(EXERCISE MATERIALS Opens)

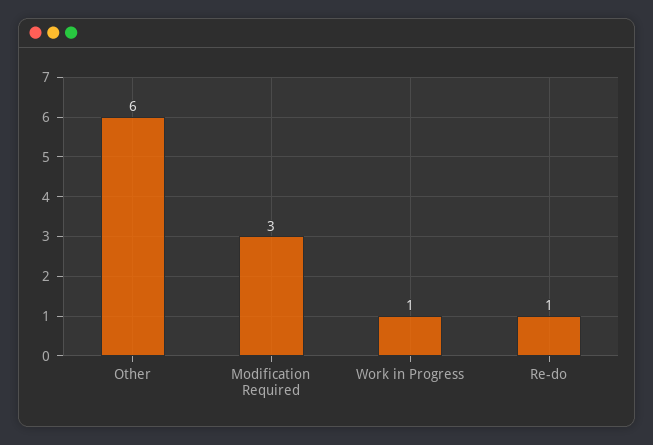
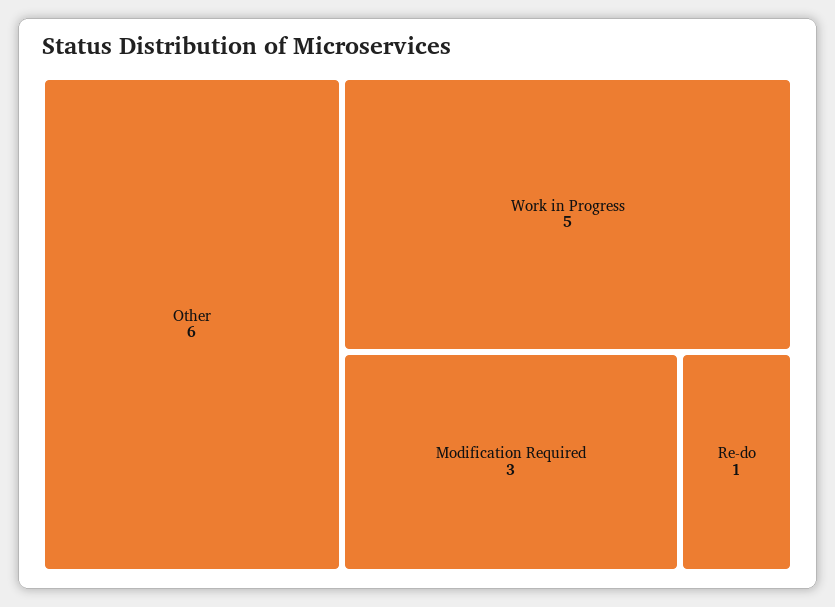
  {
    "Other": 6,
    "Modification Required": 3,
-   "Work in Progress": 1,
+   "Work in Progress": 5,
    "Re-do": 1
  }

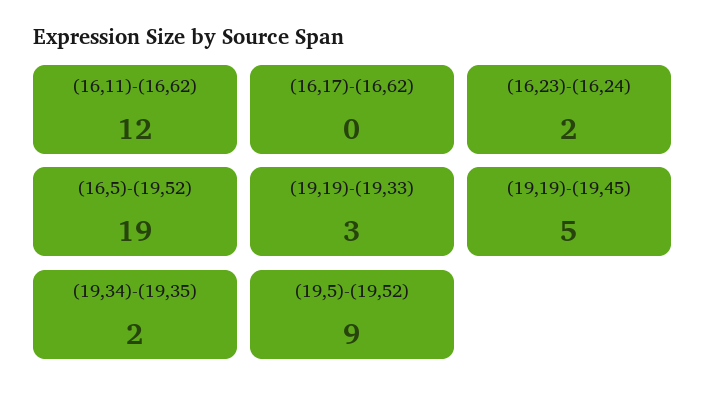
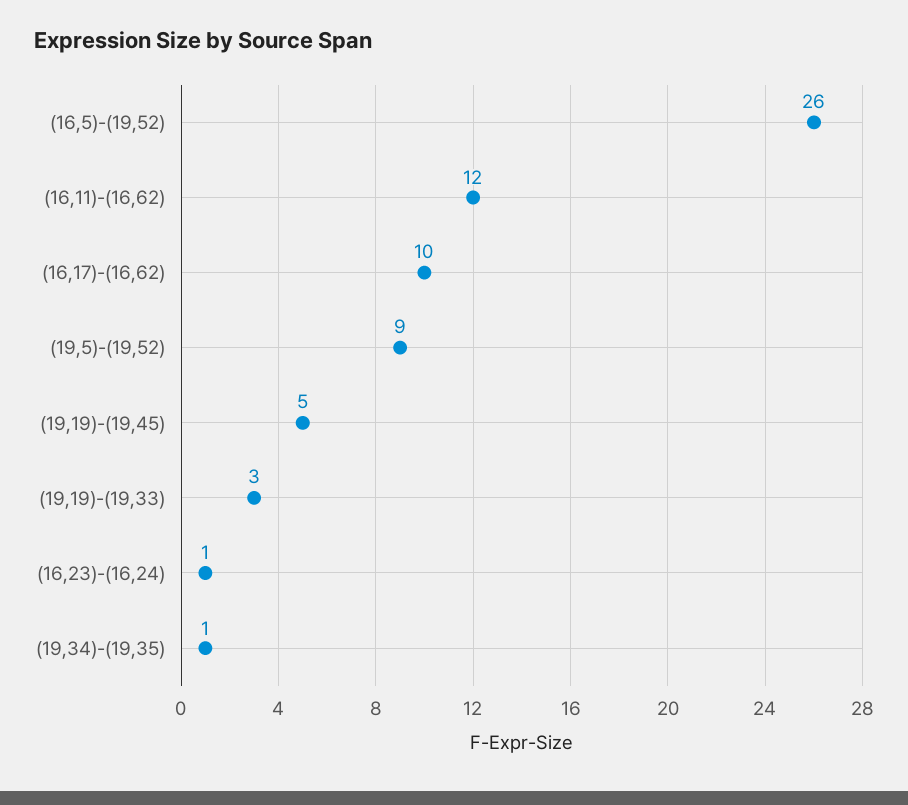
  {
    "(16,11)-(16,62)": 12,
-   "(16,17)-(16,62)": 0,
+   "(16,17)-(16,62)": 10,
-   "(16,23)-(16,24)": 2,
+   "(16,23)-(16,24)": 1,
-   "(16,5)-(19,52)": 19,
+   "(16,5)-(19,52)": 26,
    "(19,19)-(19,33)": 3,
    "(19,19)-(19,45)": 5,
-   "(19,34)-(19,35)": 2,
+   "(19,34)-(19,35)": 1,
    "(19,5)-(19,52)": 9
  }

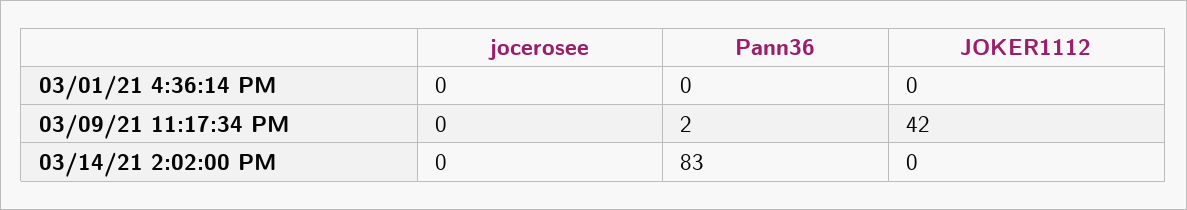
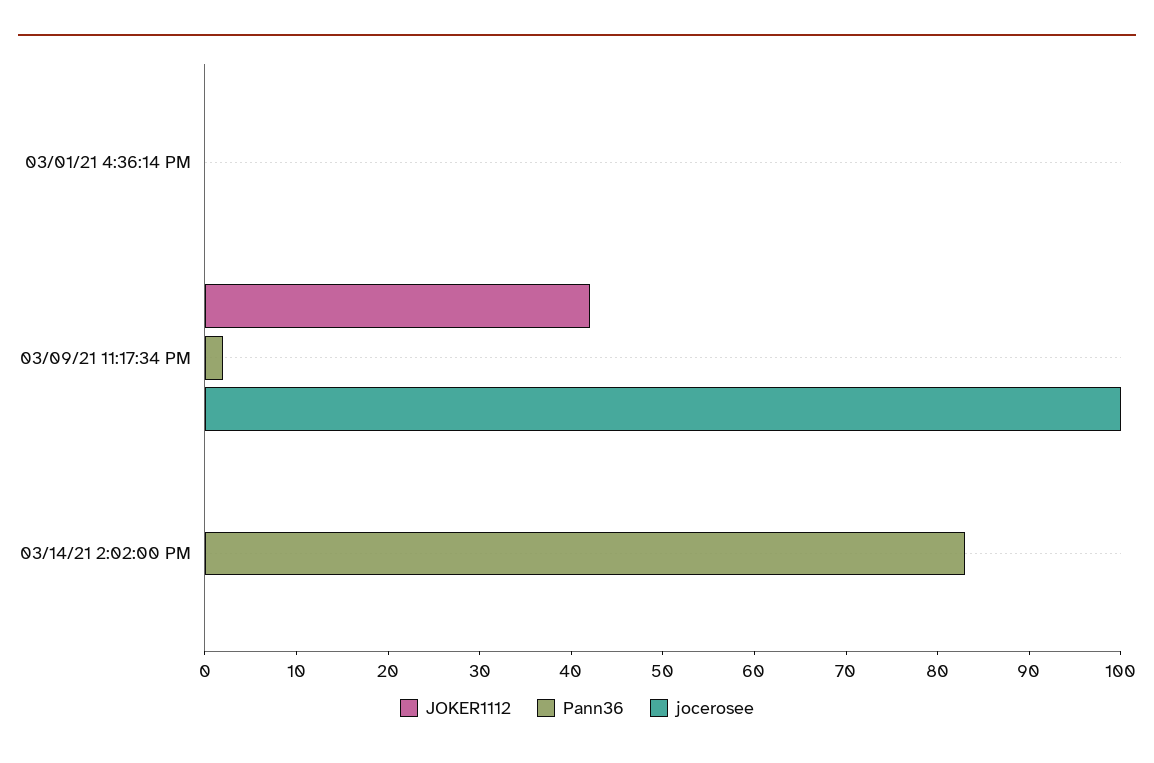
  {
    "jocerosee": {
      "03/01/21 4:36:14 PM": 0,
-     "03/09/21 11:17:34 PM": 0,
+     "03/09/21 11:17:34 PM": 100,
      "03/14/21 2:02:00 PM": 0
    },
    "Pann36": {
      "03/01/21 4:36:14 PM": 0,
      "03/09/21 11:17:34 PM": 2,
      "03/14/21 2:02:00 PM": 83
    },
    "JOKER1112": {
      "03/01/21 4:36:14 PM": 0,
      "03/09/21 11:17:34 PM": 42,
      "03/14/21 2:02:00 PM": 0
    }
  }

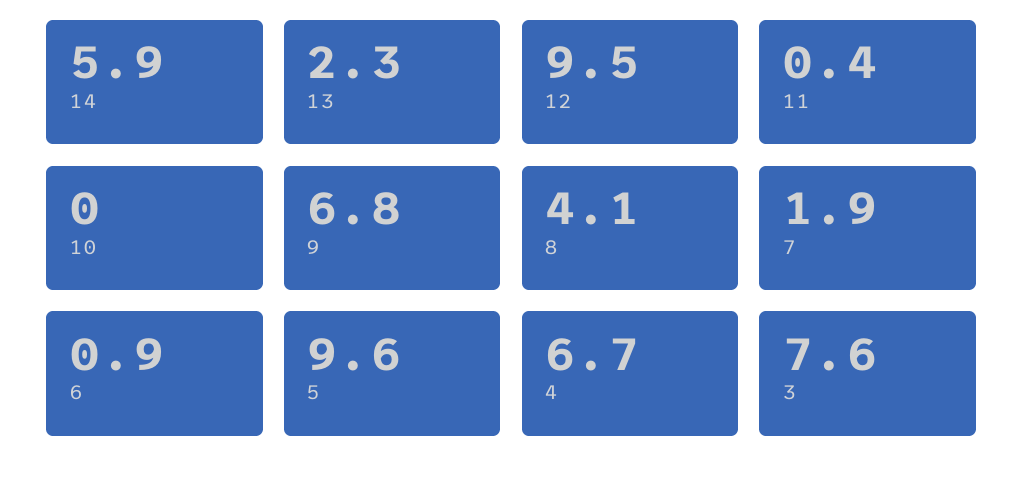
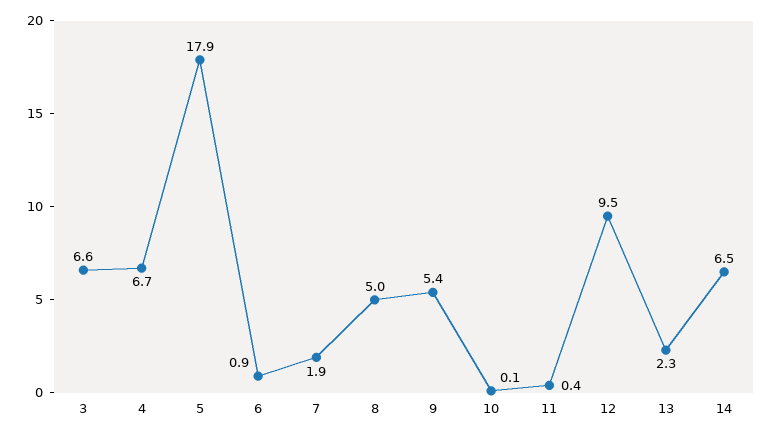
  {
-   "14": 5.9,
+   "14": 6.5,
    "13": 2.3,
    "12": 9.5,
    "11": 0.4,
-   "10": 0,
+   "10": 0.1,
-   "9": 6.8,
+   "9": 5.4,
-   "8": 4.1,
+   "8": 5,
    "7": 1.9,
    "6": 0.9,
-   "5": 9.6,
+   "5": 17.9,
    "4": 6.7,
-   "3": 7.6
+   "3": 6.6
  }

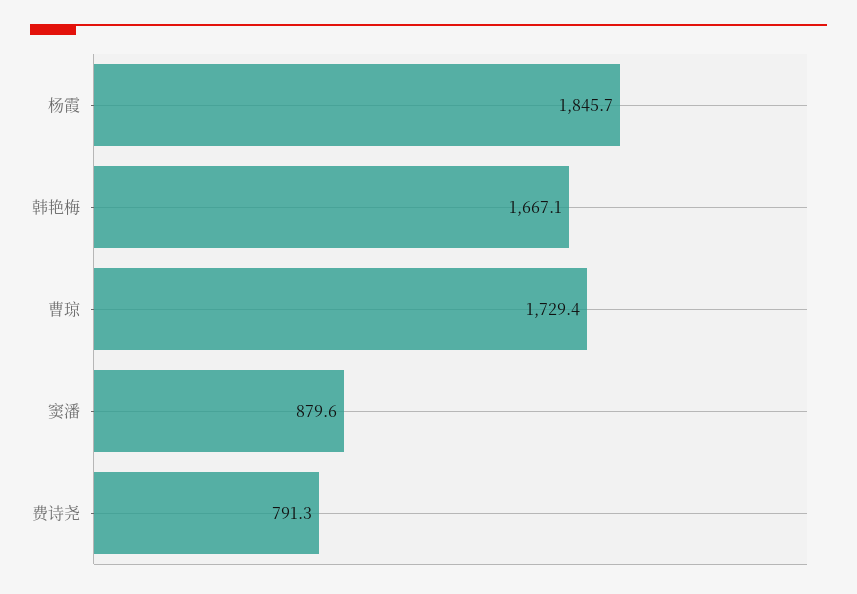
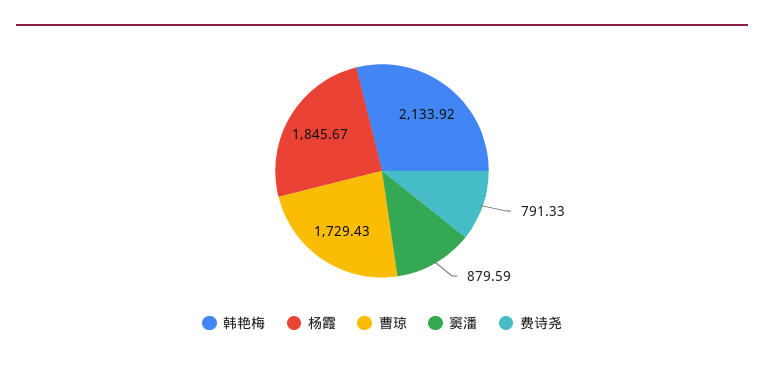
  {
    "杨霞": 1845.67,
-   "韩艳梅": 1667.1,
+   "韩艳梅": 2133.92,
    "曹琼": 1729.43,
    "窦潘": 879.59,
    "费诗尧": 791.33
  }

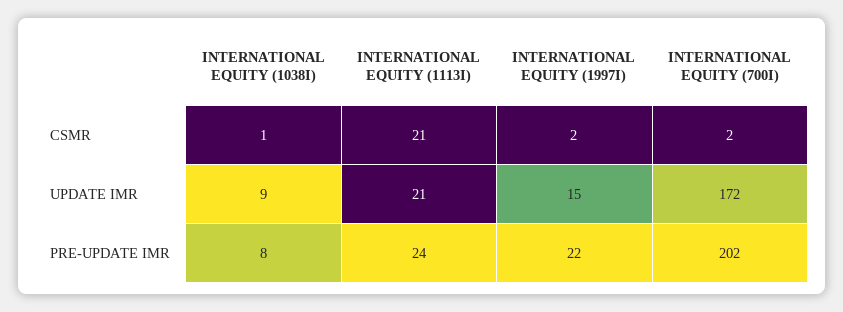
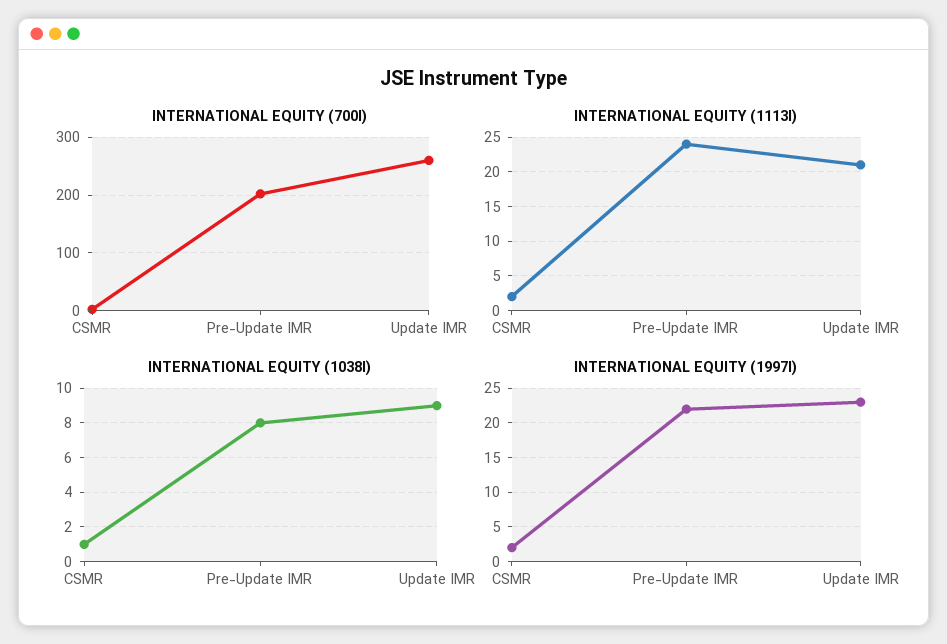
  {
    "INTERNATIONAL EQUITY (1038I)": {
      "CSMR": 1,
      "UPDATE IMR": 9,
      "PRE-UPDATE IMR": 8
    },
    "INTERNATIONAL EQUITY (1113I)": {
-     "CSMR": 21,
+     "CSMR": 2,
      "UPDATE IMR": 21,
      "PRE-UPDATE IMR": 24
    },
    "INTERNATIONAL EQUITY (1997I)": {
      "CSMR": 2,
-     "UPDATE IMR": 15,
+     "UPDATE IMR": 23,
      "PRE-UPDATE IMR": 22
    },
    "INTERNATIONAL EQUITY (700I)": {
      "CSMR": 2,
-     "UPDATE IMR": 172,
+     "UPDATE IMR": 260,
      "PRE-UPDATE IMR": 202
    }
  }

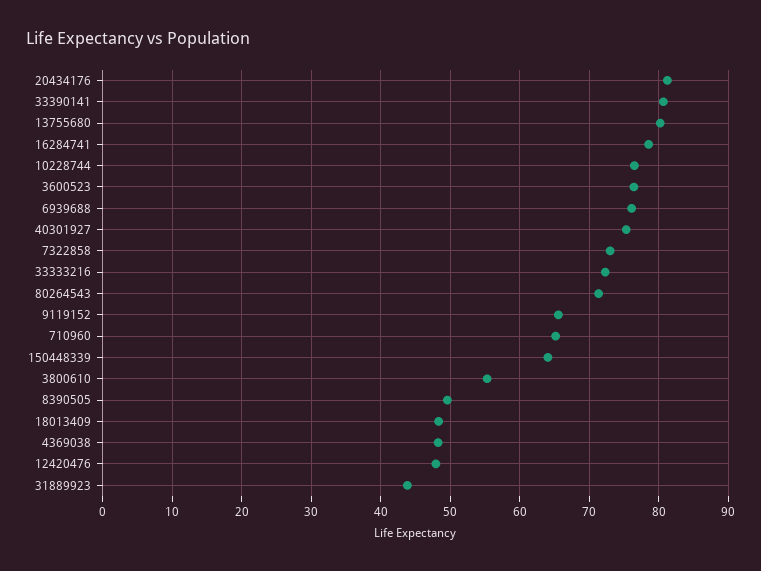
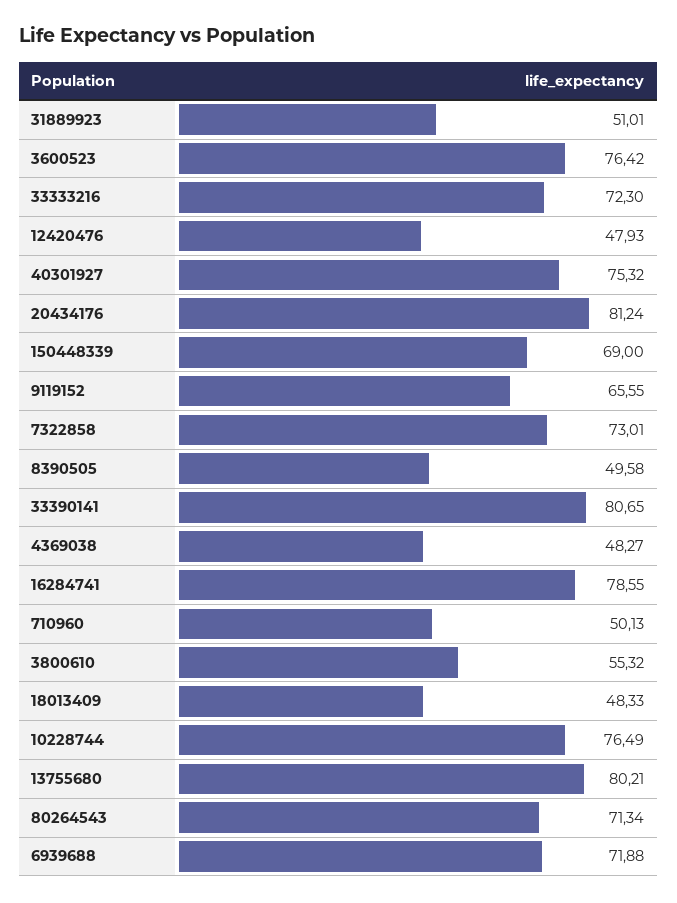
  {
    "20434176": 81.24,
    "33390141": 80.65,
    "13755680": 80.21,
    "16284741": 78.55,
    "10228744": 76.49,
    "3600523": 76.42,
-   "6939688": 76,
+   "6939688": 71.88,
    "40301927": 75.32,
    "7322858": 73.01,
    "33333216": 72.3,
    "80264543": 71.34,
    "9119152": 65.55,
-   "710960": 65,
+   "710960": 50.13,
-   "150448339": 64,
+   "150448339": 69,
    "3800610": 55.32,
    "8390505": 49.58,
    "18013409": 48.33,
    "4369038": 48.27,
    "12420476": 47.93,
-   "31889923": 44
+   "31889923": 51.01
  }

(EXERCISE MATERIALS Closes)

◆ **WHAT IS BEING ASKED**
Please print the data above once more, exactly and without images.

◆ **TASK RESULT**
  {
    "Other": 6,
    "Modification Required": 3,
-   "Work in Progress": 1,
+   "Work in Progress": 5,
    "Re-do": 1
  }

  {
    "(16,11)-(16,62)": 12,
-   "(16,17)-(16,62)": 0,
+   "(16,17)-(16,62)": 10,
-   "(16,23)-(16,24)": 2,
+   "(16,23)-(16,24)": 1,
-   "(16,5)-(19,52)": 19,
+   "(16,5)-(19,52)": 26,
    "(19,19)-(19,33)": 3,
    "(19,19)-(19,45)": 5,
-   "(19,34)-(19,35)": 2,
+   "(19,34)-(19,35)": 1,
    "(19,5)-(19,52)": 9
  }

  {
    "jocerosee": {
      "03/01/21 4:36:14 PM": 0,
-     "03/09/21 11:17:34 PM": 0,
+     "03/09/21 11:17:34 PM": 100,
      "03/14/21 2:02:00 PM": 0
    },
    "Pann36": {
      "03/01/21 4:36:14 PM": 0,
      "03/09/21 11:17:34 PM": 2,
      "03/14/21 2:02:00 PM": 83
    },
    "JOKER1112": {
      "03/01/21 4:36:14 PM": 0,
      "03/09/21 11:17:34 PM": 42,
      "03/14/21 2:02:00 PM": 0
    }
  }

  {
-   "14": 5.9,
+   "14": 6.5,
    "13": 2.3,
    "12": 9.5,
    "11": 0.4,
-   "10": 0,
+   "10": 0.1,
-   "9": 6.8,
+   "9": 5.4,
-   "8": 4.1,
+   "8": 5,
    "7": 1.9,
    "6": 0.9,
-   "5": 9.6,
+   "5": 17.9,
    "4": 6.7,
-   "3": 7.6
+   "3": 6.6
  }

  {
    "杨霞": 1845.67,
-   "韩艳梅": 1667.1,
+   "韩艳梅": 2133.92,
    "曹琼": 1729.43,
    "窦潘": 879.59,
    "费诗尧": 791.33
  }

  {
    "INTERNATIONAL EQUITY (1038I)": {
      "CSMR": 1,
      "UPDATE IMR": 9,
      "PRE-UPDATE IMR": 8
    },
    "INTERNATIONAL EQUITY (1113I)": {
-     "CSMR": 21,
+     "CSMR": 2,
      "UPDATE IMR": 21,
      "PRE-UPDATE IMR": 24
    },
    "INTERNATIONAL EQUITY (1997I)": {
      "CSMR": 2,
-     "UPDATE IMR": 15,
+     "UPDATE IMR": 23,
      "PRE-UPDATE IMR": 22
    },
    "INTERNATIONAL EQUITY (700I)": {
      "CSMR": 2,
-     "UPDATE IMR": 172,
+     "UPDATE IMR": 260,
      "PRE-UPDATE IMR": 202
    }
  }

  {
    "20434176": 81.24,
    "33390141": 80.65,
    "13755680": 80.21,
    "16284741": 78.55,
    "10228744": 76.49,
    "3600523": 76.42,
-   "6939688": 76,
+   "6939688": 71.88,
    "40301927": 75.32,
    "7322858": 73.01,
    "33333216": 72.3,
    "80264543": 71.34,
    "9119152": 65.55,
-   "710960": 65,
+   "710960": 50.13,
-   "150448339": 64,
+   "150448339": 69,
    "3800610": 55.32,
    "8390505": 49.58,
    "18013409": 48.33,
    "4369038": 48.27,
    "12420476": 47.93,
-   "31889923": 44
+   "31889923": 51.01
  }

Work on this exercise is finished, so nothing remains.